3. In the title story “Instructions on How to Disappear,” you stand there acting as Susan, living her pains and troubles, as her body became translucent, glistening, and brittle. You feel the heartache, almost impenetrable by light and sound, and you keep on believing there are chances of going back. But there’s none. In an essay of her own poetics, Lee said that she could absolutely relate with this story. This is me. . .This is what I’m becoming. I wrote this even before I left for Singapore, but I felt like I was still Susan, trying to disappear into her own skin, emptying herself . . . the story stayed with me. I felt like I was on the verge of disappearing, of becoming invisible.

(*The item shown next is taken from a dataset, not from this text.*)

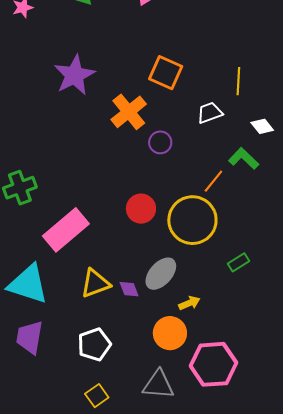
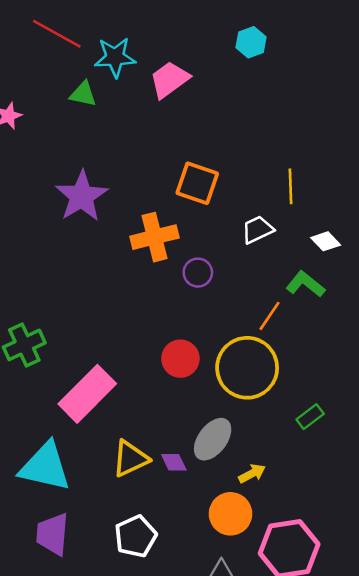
orange cross: (129, 112) -> (154, 237), turned 30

4. Amidst the narratives of vulnerable souls, Lee stands erect as a master storyteller of woman characters whose trying times turned into opportunities for resistance, seduction, and empowerment. The readiness to endure was there, yet the spirit does not give in, soaring against curses and tides. “Tabula Rasa” is a fine example of this category, following a woman with her body utilized to slurp her lover’s memories and knowledge, to the point that he was likened to a blank slate. On the other hand, “Bargains” charted the story of a writer confronted with a writer’s block, willing to risk her oral faculties to fill in the void. Inspiration, said the shrewd character of Auntie Wang, is expensive to brew. So it is one of our valuable items for sale. Both of these stories described women as risk-takers, sojourning the trails of danger and despair to get into the metropolis filled with double standards and remarks of underestimation.
5. “Hunger” and “Capture” are what I consider winners of detail amplification. You can smell, hear, and touch the gore brought by transmogrification of human beings into creatures driveling for blood and flesh. Lee has the power to hold her grip on you so tight, then throw you into a battlefield where you are frozen and motionless while witnessing carcasses splattering the pavements and bat-like wings flapping and strutting. You are given the 360 degrees of details. Just wait for what would come next.
6. The story that topped the roster is “This Side of the Looking Glass” which covers a range of emotions – estrangement, thirst for revenge, shock, humility and contentment – eloquently articulated as the plot complicates. Heat, dust, hordes of sweat, glimmering nails, flabs of fat, and reengineered eyebrows melt into the background to illuminate a young lady whose willpower will never be enervated, as long as she loves her curves and imperfections, as long as the invisible forces, be they odds and tribulations, are with her side. It reminds you of the archetypes found in fairy tales and young adult bestsellers. But you keep on reading, believing there is something to be learned, there is life to be celebrated.
7. Not only does this collection captivate me. Most importantly, it rests on me the consolation that in imagination and creativity, everything can transcend the universal design, anything is beyond borders. Kudos to Gabriela Lee. Adore her and this impressive debut.